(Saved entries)
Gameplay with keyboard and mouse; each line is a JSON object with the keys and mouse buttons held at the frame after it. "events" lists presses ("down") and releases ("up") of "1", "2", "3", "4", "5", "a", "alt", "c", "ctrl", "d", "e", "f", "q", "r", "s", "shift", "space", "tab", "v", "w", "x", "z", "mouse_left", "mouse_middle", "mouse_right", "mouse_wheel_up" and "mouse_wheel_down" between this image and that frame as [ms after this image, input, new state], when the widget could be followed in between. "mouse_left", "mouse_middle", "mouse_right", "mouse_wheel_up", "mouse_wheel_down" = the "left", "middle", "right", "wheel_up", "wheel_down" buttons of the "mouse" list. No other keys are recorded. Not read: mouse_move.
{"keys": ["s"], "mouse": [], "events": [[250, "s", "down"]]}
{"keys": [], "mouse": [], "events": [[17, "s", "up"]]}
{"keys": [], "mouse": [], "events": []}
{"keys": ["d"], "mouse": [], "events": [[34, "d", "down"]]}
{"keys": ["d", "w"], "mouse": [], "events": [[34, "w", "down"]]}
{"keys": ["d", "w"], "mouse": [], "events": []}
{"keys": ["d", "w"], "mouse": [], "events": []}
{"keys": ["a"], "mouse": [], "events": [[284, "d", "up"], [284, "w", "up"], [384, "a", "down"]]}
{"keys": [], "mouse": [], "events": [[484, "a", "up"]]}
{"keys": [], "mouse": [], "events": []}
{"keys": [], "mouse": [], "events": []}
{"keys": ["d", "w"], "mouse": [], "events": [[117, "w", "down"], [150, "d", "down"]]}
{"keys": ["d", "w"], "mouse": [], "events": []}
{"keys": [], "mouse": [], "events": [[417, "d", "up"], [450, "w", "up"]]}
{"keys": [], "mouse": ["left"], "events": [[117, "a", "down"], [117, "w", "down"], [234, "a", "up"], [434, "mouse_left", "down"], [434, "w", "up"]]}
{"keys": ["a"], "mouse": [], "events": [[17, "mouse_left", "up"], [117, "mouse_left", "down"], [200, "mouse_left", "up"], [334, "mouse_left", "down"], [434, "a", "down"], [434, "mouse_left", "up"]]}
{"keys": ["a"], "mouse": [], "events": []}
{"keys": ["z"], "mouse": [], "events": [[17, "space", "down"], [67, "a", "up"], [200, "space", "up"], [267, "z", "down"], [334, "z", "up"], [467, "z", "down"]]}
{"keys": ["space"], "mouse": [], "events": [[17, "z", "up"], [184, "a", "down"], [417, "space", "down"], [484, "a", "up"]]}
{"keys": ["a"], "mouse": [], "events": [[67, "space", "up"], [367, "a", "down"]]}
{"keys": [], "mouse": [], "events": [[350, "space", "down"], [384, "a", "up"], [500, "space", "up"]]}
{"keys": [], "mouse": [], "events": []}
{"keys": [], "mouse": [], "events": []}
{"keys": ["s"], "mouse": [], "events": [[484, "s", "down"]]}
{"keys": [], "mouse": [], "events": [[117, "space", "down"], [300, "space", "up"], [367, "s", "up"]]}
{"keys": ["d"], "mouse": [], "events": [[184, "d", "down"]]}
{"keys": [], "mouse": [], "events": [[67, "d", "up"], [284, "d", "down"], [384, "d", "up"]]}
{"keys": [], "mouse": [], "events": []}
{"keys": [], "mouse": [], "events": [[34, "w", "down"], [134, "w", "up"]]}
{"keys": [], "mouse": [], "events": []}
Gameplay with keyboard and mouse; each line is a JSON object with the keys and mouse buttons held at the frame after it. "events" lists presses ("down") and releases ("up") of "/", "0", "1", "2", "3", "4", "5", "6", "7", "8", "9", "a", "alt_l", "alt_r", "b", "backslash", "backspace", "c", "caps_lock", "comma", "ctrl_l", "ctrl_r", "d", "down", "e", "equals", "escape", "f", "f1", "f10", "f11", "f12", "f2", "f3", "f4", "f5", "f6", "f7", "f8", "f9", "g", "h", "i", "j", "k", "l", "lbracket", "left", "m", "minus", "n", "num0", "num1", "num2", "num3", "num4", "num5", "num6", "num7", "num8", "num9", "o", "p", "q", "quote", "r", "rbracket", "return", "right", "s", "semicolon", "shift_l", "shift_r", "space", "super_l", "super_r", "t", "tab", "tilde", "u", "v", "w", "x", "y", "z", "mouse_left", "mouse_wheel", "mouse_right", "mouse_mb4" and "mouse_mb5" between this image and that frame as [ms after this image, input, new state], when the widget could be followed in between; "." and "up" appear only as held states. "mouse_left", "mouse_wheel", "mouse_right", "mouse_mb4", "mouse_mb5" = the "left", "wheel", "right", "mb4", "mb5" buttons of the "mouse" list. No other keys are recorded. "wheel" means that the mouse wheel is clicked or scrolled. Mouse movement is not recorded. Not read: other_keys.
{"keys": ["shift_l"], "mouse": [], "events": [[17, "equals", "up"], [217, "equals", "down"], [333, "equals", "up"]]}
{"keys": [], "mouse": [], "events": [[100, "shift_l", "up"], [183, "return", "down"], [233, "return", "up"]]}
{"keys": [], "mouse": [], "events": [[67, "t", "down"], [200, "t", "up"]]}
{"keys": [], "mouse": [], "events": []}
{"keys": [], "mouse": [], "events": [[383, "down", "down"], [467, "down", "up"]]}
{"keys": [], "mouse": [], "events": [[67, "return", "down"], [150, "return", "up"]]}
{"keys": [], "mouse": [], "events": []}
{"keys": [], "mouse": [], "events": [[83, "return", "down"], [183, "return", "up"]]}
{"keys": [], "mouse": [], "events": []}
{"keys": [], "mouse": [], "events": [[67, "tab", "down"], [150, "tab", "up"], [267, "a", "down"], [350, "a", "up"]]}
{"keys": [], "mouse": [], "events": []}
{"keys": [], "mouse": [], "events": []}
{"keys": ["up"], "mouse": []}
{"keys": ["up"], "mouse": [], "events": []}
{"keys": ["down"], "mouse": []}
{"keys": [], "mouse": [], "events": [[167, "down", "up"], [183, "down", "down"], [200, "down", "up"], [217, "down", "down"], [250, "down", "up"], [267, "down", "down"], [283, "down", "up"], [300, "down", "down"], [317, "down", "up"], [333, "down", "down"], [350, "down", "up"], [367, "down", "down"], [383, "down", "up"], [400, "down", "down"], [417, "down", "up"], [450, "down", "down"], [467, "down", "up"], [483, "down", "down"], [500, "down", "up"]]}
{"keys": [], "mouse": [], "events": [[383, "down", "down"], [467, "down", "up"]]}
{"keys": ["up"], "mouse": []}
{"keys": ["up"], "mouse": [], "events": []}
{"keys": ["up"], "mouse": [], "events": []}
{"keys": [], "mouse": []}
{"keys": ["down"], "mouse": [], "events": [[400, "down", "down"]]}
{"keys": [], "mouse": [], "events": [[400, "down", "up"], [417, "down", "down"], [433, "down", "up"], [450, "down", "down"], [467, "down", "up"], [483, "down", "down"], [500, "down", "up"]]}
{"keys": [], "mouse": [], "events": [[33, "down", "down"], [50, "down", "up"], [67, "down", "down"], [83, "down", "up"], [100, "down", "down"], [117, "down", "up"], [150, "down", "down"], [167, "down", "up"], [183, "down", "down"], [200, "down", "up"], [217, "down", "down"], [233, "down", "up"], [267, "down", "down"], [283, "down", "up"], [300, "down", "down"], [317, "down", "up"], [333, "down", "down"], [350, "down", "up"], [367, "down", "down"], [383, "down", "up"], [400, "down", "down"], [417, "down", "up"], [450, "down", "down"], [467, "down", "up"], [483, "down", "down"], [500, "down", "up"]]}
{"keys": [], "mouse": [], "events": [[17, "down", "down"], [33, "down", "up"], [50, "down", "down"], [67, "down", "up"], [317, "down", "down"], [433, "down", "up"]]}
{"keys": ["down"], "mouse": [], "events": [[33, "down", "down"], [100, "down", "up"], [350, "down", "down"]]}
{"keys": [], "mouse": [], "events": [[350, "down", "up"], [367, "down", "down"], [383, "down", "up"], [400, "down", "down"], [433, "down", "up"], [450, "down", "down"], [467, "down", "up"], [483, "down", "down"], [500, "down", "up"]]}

### [Exercise instructions]
Which lines in the records above contain the string "return"? Copy them.

### [Finished exercise]
Gameplay with keyboard and mouse; each line is a JSON object with the keys and mouse buttons held at the frame after it. "events" lists presses ("down") and releases ("up") of "/", "0", "1", "2", "3", "4", "5", "6", "7", "8", "9", "a", "alt_l", "alt_r", "b", "backslash", "backspace", "c", "caps_lock", "comma", "ctrl_l", "ctrl_r", "d", "down", "e", "equals", "escape", "f", "f1", "f10", "f11", "f12", "f2", "f3", "f4", "f5", "f6", "f7", "f8", "f9", "g", "h", "i", "j", "k", "l", "lbracket", "left", "m", "minus", "n", "num0", "num1", "num2", "num3", "num4", "num5", "num6", "num7", "num8", "num9", "o", "p", "q", "quote", "r", "rbracket", "return", "right", "s", "semicolon", "shift_l", "shift_r", "space", "super_l", "super_r", "t", "tab", "tilde", "u", "v", "w", "x", "y", "z", "mouse_left", "mouse_wheel", "mouse_right", "mouse_mb4" and "mouse_mb5" between this image and that frame as [ms after this image, input, new state], when the widget could be followed in between; "." and "up" appear only as held states. "mouse_left", "mouse_wheel", "mouse_right", "mouse_mb4", "mouse_mb5" = the "left", "wheel", "right", "mb4", "mb5" buttons of the "mouse" list. No other keys are recorded. "wheel" means that the mouse wheel is clicked or scrolled. Mouse movement is not recorded. Not read: other_keys.
{"keys": [], "mouse": [], "events": [[100, "shift_l", "up"], [183, "return", "down"], [233, "return", "up"]]}
{"keys": [], "mouse": [], "events": [[67, "return", "down"], [150, "return", "up"]]}
{"keys": [], "mouse": [], "events": [[83, "return", "down"], [183, "return", "up"]]}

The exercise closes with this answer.